Est-ce possible de tomber encore plus en amour d'une oeuvre en la relisant ? Pour moi oui.
Les mots me manquent pour décrire le romanesque et la fougue que dégage ce roman. Quel plaisir de se sentir autant investie et accrochée à un récit !
Par cette relecture, je me suis rendue compte de la complexité du monde de Mitchell, avec ses personnages tellement ambiguës qu'on ne peut prendre leurs déclarations au pied de la lettre: tel personnage a des pensées racistes, tel autre annonce de but en blanc qu'il aspirait à libérer les esclaves de la plantation de son père. Ou encore, untel va avoir des remarques misogynes, un autre va contrebalancer cette vision archaïque. Le lecteur découvre un vrai petit microcosme de personnages nuancés, attachants, antipathiques, au destin plus ou moins tragique. Noirs comme blancs, riches comme pauvres, Nordistes comme Sudistes, Mitchell n'épargne personne sous sa plume.
Les personnages nostalgiques de la Cause Sudiste sont décrits comme des apathiques assistés pendant une partie du récit. En bons arrivistes narcissiques, Rhett et Scarlett ne sont cependant pas mieux lotis. S'ils choisissent délibérément de sacrifier leur réputation, leur amabilité au profit de leurs propres intérêts, la chute inévitable arrive. Et elle fait mal. La rédemption arrive tardivement et à demi-mot. La romance Scarlett et Rhett est addictive, malsaine, passionnée...tragique. Comme très joliment écrit à propos de Scarlett: "Si elle avait compris Ashley, elle se serait détournée de lui. Si elle avait compris Rhett, il ne serait jamais parti".

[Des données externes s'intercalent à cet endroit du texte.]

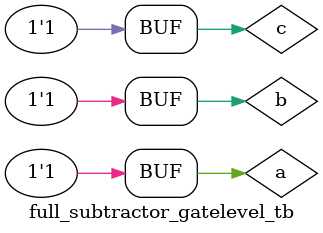
<source format=v>
module full_subtractor_gatelevel(a,b,c,d,bo);
input a,b,c;
output d,bo;
wire t1,t2,t3,t4,t5;
xor G0(t1,a,b);
xnor G1(t2,a,b);
not G2(t3,a);
and G3(t4,t3,b);
xor G4(d,t1,c);
and G5(t5,t2,c);
or G6(bo,t4,t5);
endmodule
//testbench
module full_subtractor_gatelevel_tb;
reg a,b,c;
wire d,bo;
full_subtractor_gatelevel dut(a,b,c,d,bo);
initial
begin
#10 a=1'b0;b=1'b0;c=1'b0;
#10 a=1'b0;b=1'b0;c=1'b1;
#10 a=1'b0;b=1'b1;c=1'b0;
#10 a=1'b0;b=1'b1;c=1'b1;
#10 a=1'b1;b=1'b0;c=1'b0;
#10 a=1'b1;b=1'b0;c=1'b1;
#10 a=1'b1;b=1'b1;c=1'b0;
#10 a=1'b1;b=1'b1;c=1'b1;
end
endmodule

</source>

Parlons de Scarlett. C'est un personnage remarquable par le sans filtre vaniteux et égoïste de sa vraie nature, celle qu'elle cache si bien aux yeux des autres à part Rhett. C'est rafraîchissant de suivre une héroïne qui n'est pas une Mary Sue ou tellement emplie de bonté et de bons sentiments que ça devient vite écœurant. La dynamique de sa relation avec Melanie fait partie des éléments clés du récit et ajoute du sel à l'intrigue. Scarlett déteste travailler à l'hôpital, n'a pas d'instinct maternel et a un esprit pragmatique à toute épreuve. Elle a un esprit survivaliste qui la rend apte à vite rebondir et à ne pas se laisser apitoyer alors que tout son monde confortable et les valeurs inculquées s'écroulent en quelques semaines. Jadis Belle capricieuse du Sud, Scarlett se retrouve avec des ampoules, des blessures, des muscles douloureux, le visage émacié et même des brûlures. On compte sur elle, elle qui a les épaules solides et un tempérament de feu.
Oui, il y a des répliques et des passages éminemment racistes qui auraient pu être évités. Oui, ça fait grincer des dents le lecteur averti de 2020. Oui, on constate avec bonheur qu'on a fait du chemin. Mais cette fresque littéraire est bien plus que cela. C'est une narration vaste, une déclaration d'amour à la terre et à la rage de vivre. Qu'importe si ça soit du côté d'une civilisation détestable selon nos critères, on se sent transporté, investi du malheur de la guerre vaine et perdue d'avance. La description de la guerre de sécession point de vue sudiste est trépidante et on suit avec avidité les avancées des combats, jusqu'à la fatalité du siège d'Atlanta.
Cette oeuvre extraordinaire demeurera à jamais un grand classique de la littérature (n'en déplaise à certains).
Merci mille fois Gallmeister pour avoir ressorti ce chef-d'oeuvre dans une nouvelle traduction fluide et moderne.